A Lei 6.938, como ficou dito, desde a alteração imposta com a Lei 11.284, de 2006, impõe o averbamento da servidão ambiental no ofício imobiliário. Guarda nisso correspondência com o que prevê o art. 1.378 do Código civil, relativamente à constituição das servidões em geral: «A servidão proporciona utilidade para o prédio dominante, e grava o prédio serviente, que pertence a diverso dono, e constitui-se mediante declaração expressa dos proprietários, ou por testamento, e subsequente registro no Cartório de Registro de Imóveis». À diferença, todavia, do que, no plano adjetivo, indica, para a inscrição das servidões em geral, o item 6º do inciso I do art. 167 da Lei 6.015 −assinando-lhes o registro stricto sensu−, a Lei 6.938, com a redação da Lei 11.284, prevê, para a servidão ambiental, o ato de averbação. Há aí um erro categorial, porque, tratando-se da constituição de um direito real, era hipótese atrativa de registro em sentido estrito; mas, enfim, é a averbação, contudo, o ato imposto em lei.
Ao registro de imóveis, de maneira específica, interessa saber que, podendo ser onerosa ou gratuita, temporária ou perpétua (art. 9º-B da Lei 6.938), a servidão ambiental tem por títulos suscetíveis de averbamento os de origem notarial («instrumento público» -art. 9º-A da Lei 6.938), os particulares e os advindos da administração pública (diz e lei: «termo administrativo»). Ressaltem-se que, quando temporária, a servidão ambiental deve ser constituída pelo prazo mínimo de 15 anos (§ 1º do art. 9º-B), e, ainda, ser «vedada, durante o prazo de vigência da servidão ambiental, a alteração da destinação da área, nos casos de transmissão do imóvel a qualquer título, de desmembramento ou de retificação dos limites do imóvel» (§ 6º do art. 9º-A).

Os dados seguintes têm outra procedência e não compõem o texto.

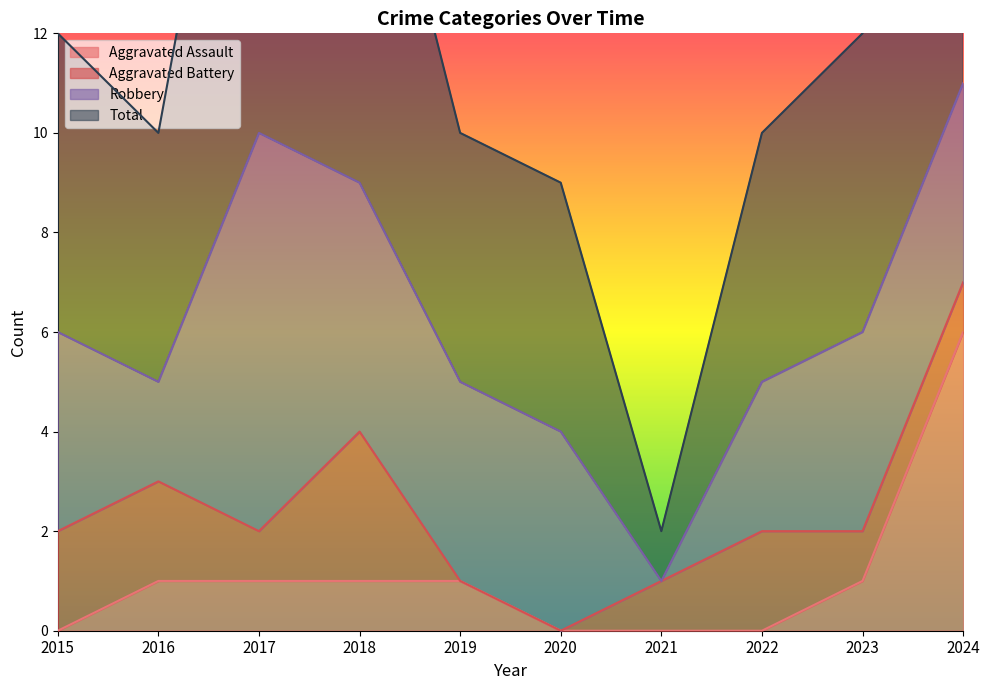

The Aggravated Assault series shows 1 at 2018. True or false?

True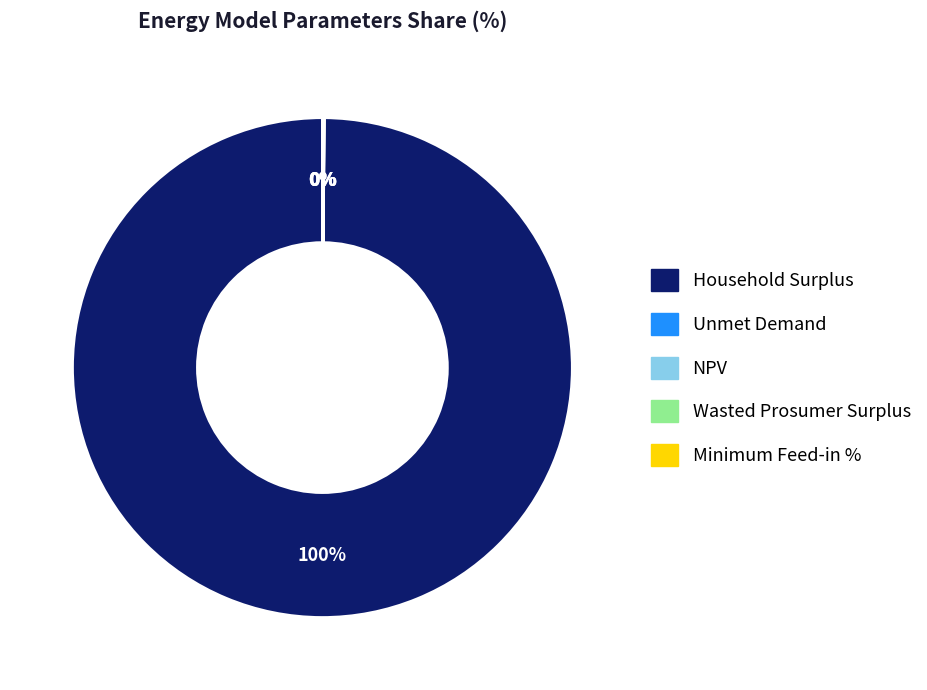

What portion of the pie excludes NPV?

99.9%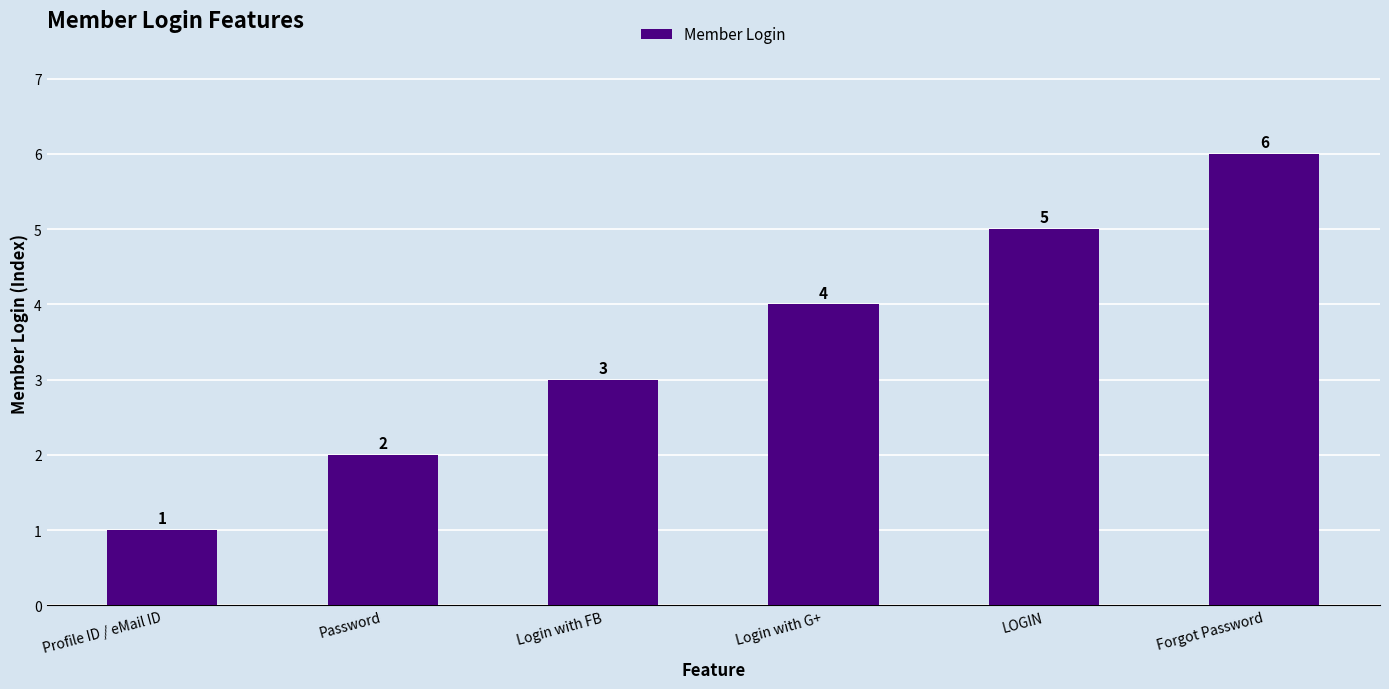

What is the sum of the values at Forgot Password and Login with FB?

9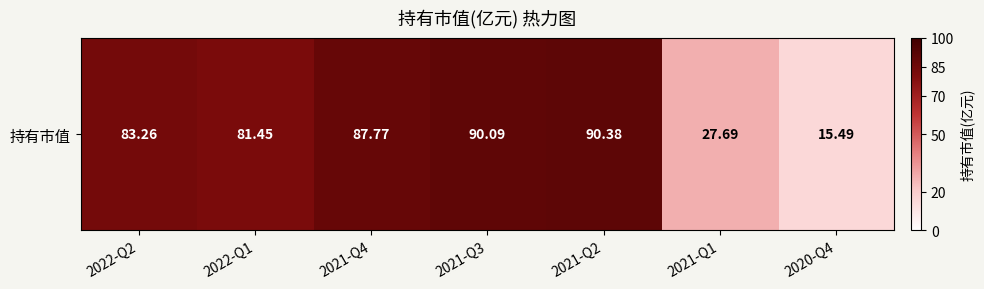

Reading right to left, list all the values displayed in this chart.

15.5	27.7	90.4	90.1	87.8	81.5	83.3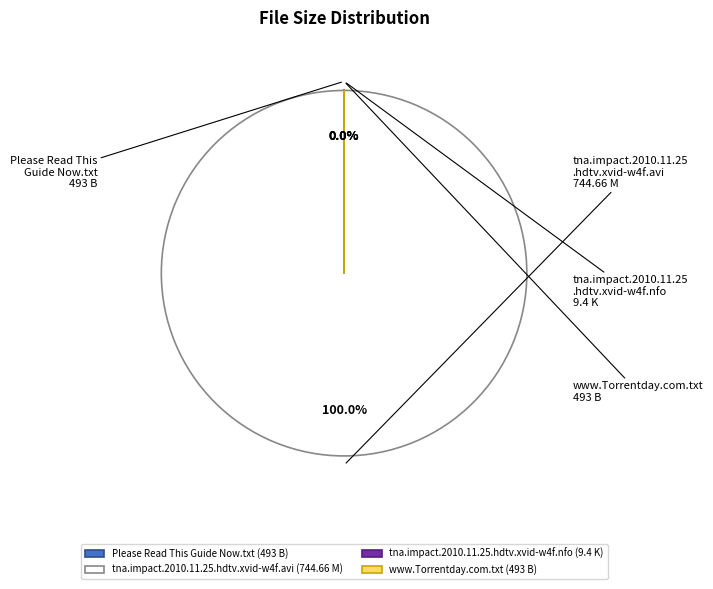

How many segments does this pie chart have?

4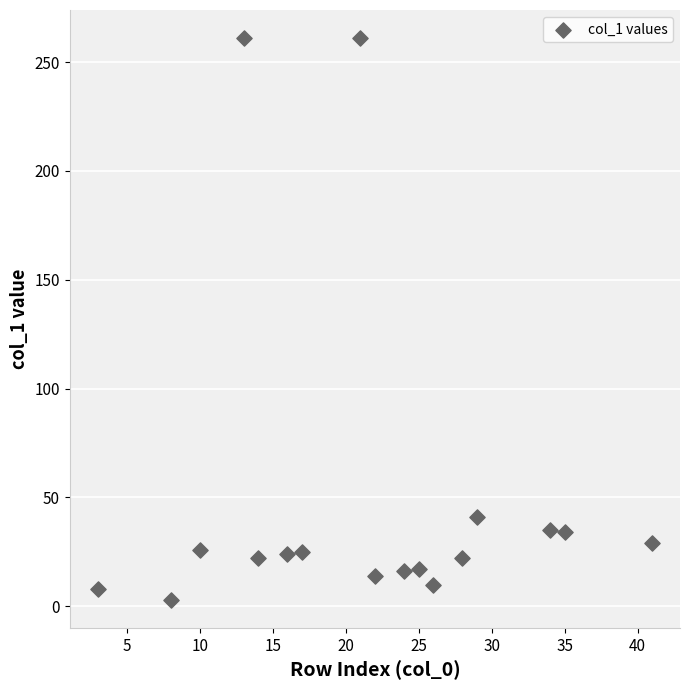

What Y value in the scatter plot is closest to 132?

41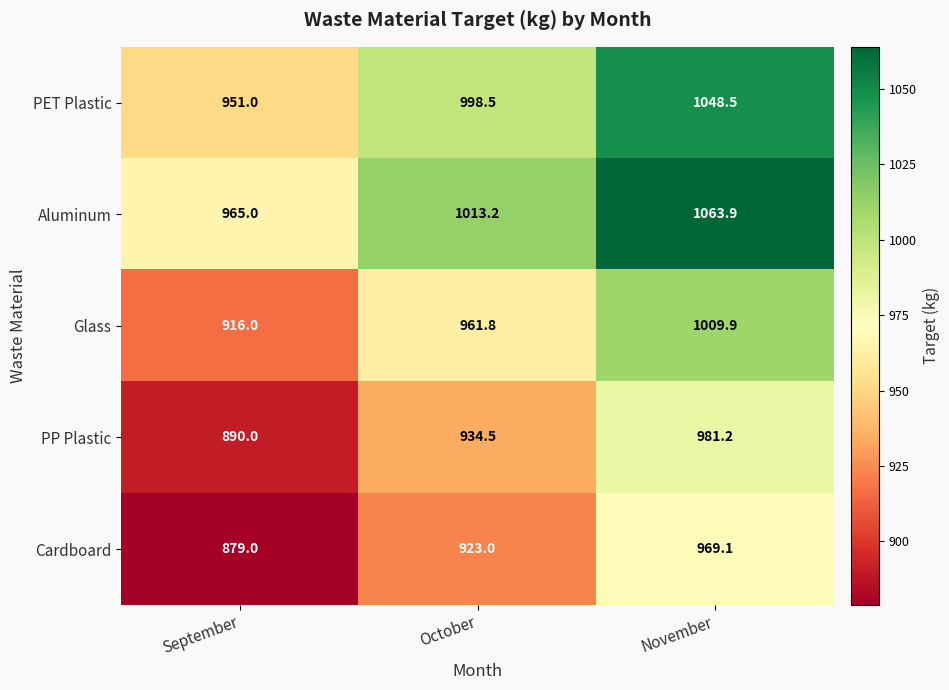

What value does the Cardboard series have at October?

923.0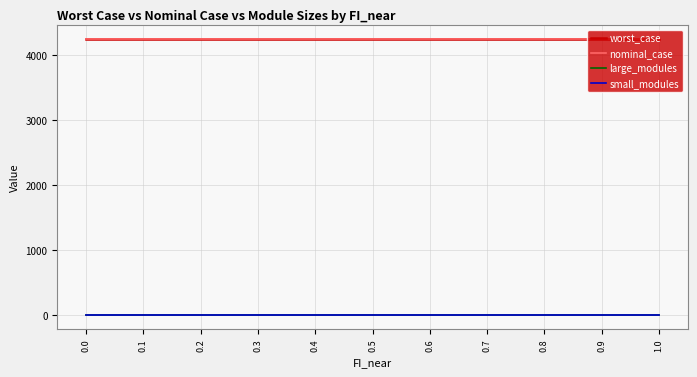

What is the label of the 6th point from the right?

0.5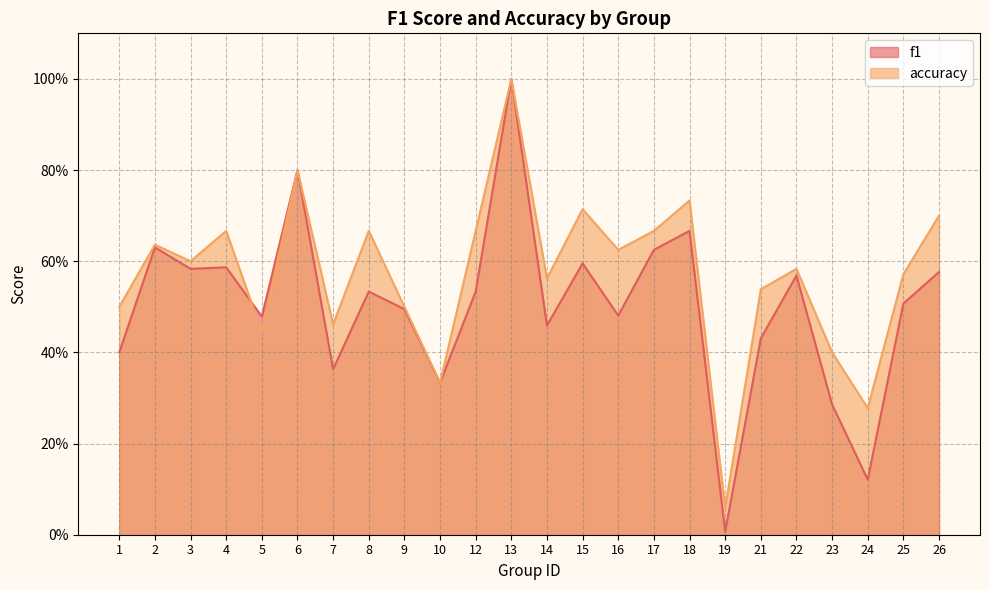

What is the value of the f1 point at the 8th from the left?

0.5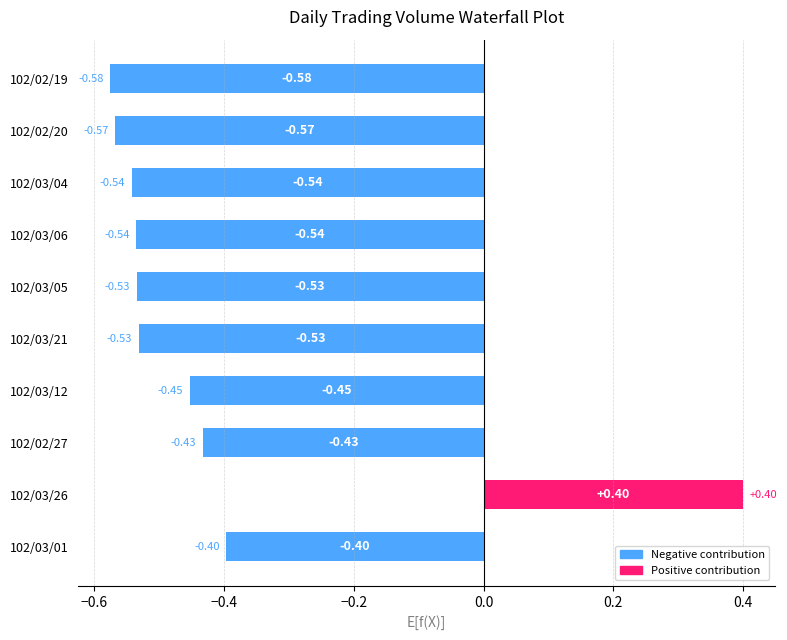

What is the sum of all values?

-4.2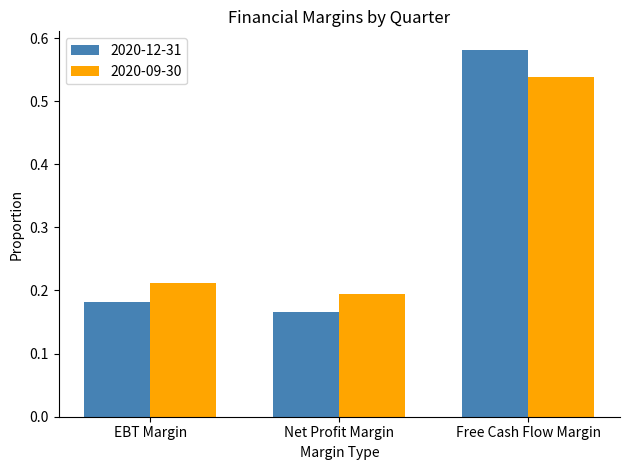

What is the total value across all series at EBT Margin?

0.4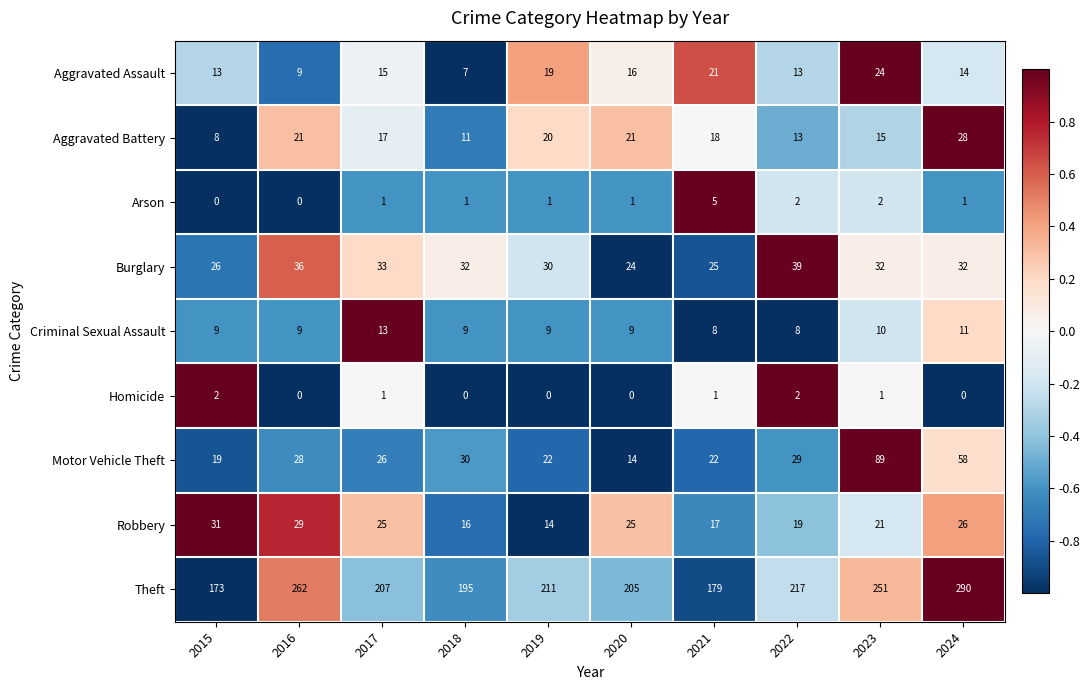

What is the difference between the second highest and second lowest values in the Motor Vehicle Theft series?

39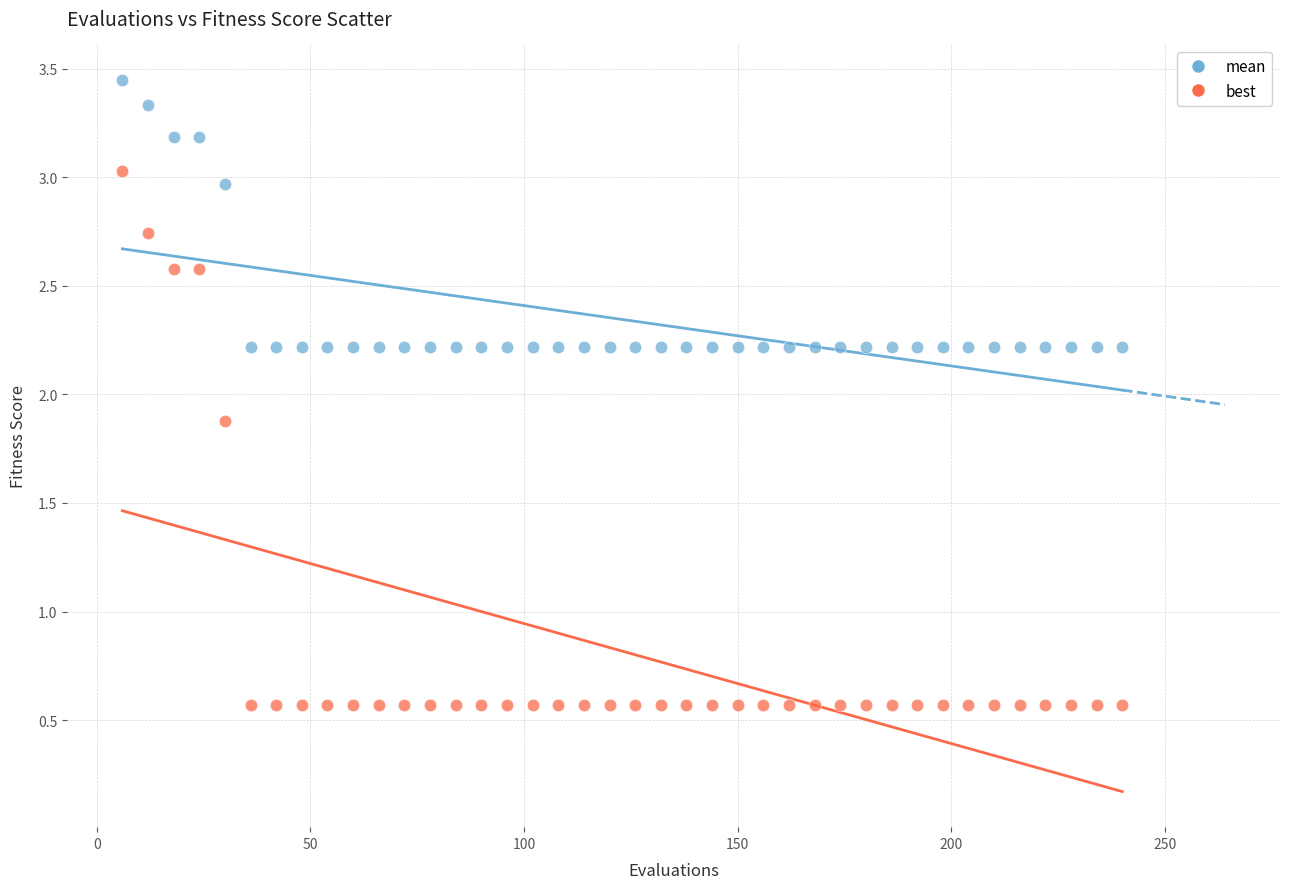

What is the X range (max minus min) for the scatter plot?

234.0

A servidão ambiental é alienável («O detentor da servidão ambiental poderá aliená-la, cedê-la ou transferi-la, total ou parcialmente, por prazo determinado ou em caráter definitivo, em favor de outro proprietário ou de entidade pública ou privada que tenha a conservação ambiental como fim social» −§ 3º do art. 9º-B da Lei 6.938), e o título dessa alienação também deve averbar-se no ofício imobiliário («O contrato de alienação, cessão ou transferência da servidão ambiental deve ser averbado na matrícula do imóvel» −caput do art. 9º-C; isso apenas reitera o que se previra no item II do § 4º do art. 9º-A). Os requisitos desse contrato arrolam-se no § 1º desse referido art. 9º-C. Os requisitos mínimos do título para o averbamento da servidão vêm previstos no § 1º do art. 9º-A da Lei 6.938: «memorial descritivo da área da servidão ambiental, contendo pelo menos um ponto de amarração georreferenciado»; «objeto da servidão ambiental»; «direitos e deveres do proprietário ou possuidor instituidor» e, suposto que se trate de servidão temporária, o «prazo durante o qual a área permanecerá como servidão ambiental».